BLAG also tries to dismiss arguments that, with DOMA, Congress is infringing on the rights of states to define marriage as they wish. All Congress did in DOMA, BLAG suggests, was decide how it wanted to define marriage for federal purposes – the same prerogative that states have. Nothing in DOMA prevents the states from defining marriage as they choose; but if the states choose a different definition than Congress has chosen, DOMA won’t recognize it for federal purposes.
Just as it did in its “friend of the court” brief in the Proposition 8 case, the federal government urges the Court to subject DOMA to the stringent “heightened scrutiny” standard. It argues that when the Court is determining what level of scrutiny a law should get, the question is whether the group affected by the law has been a victim of discrimination and lacks political power. On that standard, DOMA and other laws that discriminate against gays and lesbians should be subject to heightened scrutiny, because – as Proposition 8 illustrates – there is still plenty of discrimination against gays and lesbians. And while BLAG points to the recent elections as evidence that gays and lesbians don’t need protection from the Court, the government counters by focusing on the bigger picture: only six states have legalized same-sex marriage through the political process, it notes, while in the seventeen years since DOMA was passed, thirty-six states (out of thirty-nine total) have prohibited same-sex marriage.
Edith Windsor’s arguments are very similar to those made by the United States, with which she is aligned, but her brief is also a very personal one. She tells her life story in some detail to highlight how she was not able, for most of her life, to live as an openly gay woman because of the discrimination that gays and lesbians faced at the time.
In addition to the briefs filed by those directly involved in the case, the Justices also have before them literally dozens of “friend of the court” briefs on both sides. A few of the briefs filed in support of the federal government and Ms. Windsor, in particular, come from unexpected sources.

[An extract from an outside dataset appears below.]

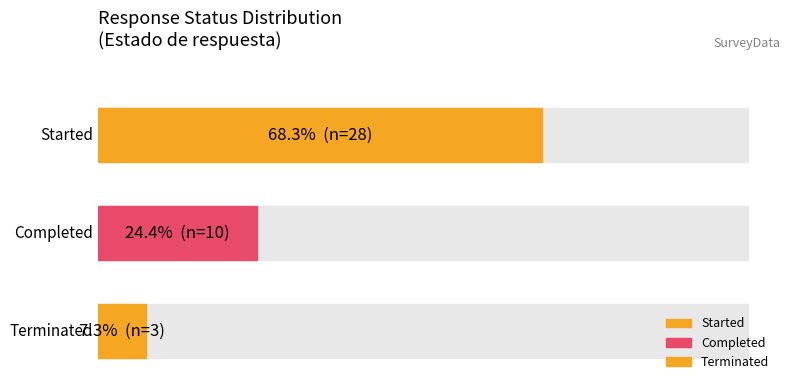

Where is the data nearest to the value 15?

Completed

For example, one brief was filed by a group of Republicans that includes former Republican National Committee chair Ken Mehlman, Mary Cheney, and Clint Eastwood, while a group of conservative and libertarian law professors – including one of the architects of the argument (with which five Justices agreed) that Congress could not rely on its powers under the Commerce Clause to enact the individual mandate – contended that Congress does not have the power to define marriage.

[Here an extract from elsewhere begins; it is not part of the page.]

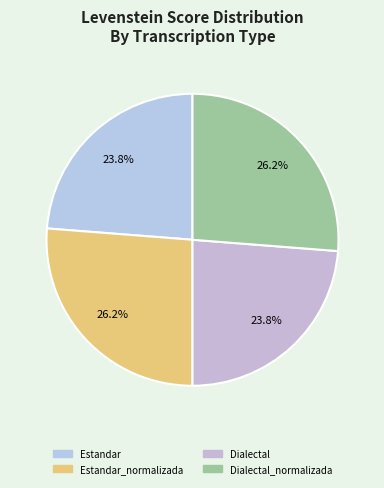

How many slices are in this pie chart?

4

At Wednesday’s oral arguments, the Court will lead off with the question of its authority to consider the case; after (roughly) fifty minutes on that topic, it will then spend an hour grilling lawyers for BLAG, the federal government, and Ms. Windsor on whether DOMA violates the Constitution. We’ll follow up with extensive coverage of those arguments, including a full report in Plain English.

[Disclosure: A lawyer in the law firm of Goldstein & Russell, P.C., in which I am a partner, filed a friend-of-the-court brief in support of the United States and Ms. Windsor. However, I did not participate in that brief.]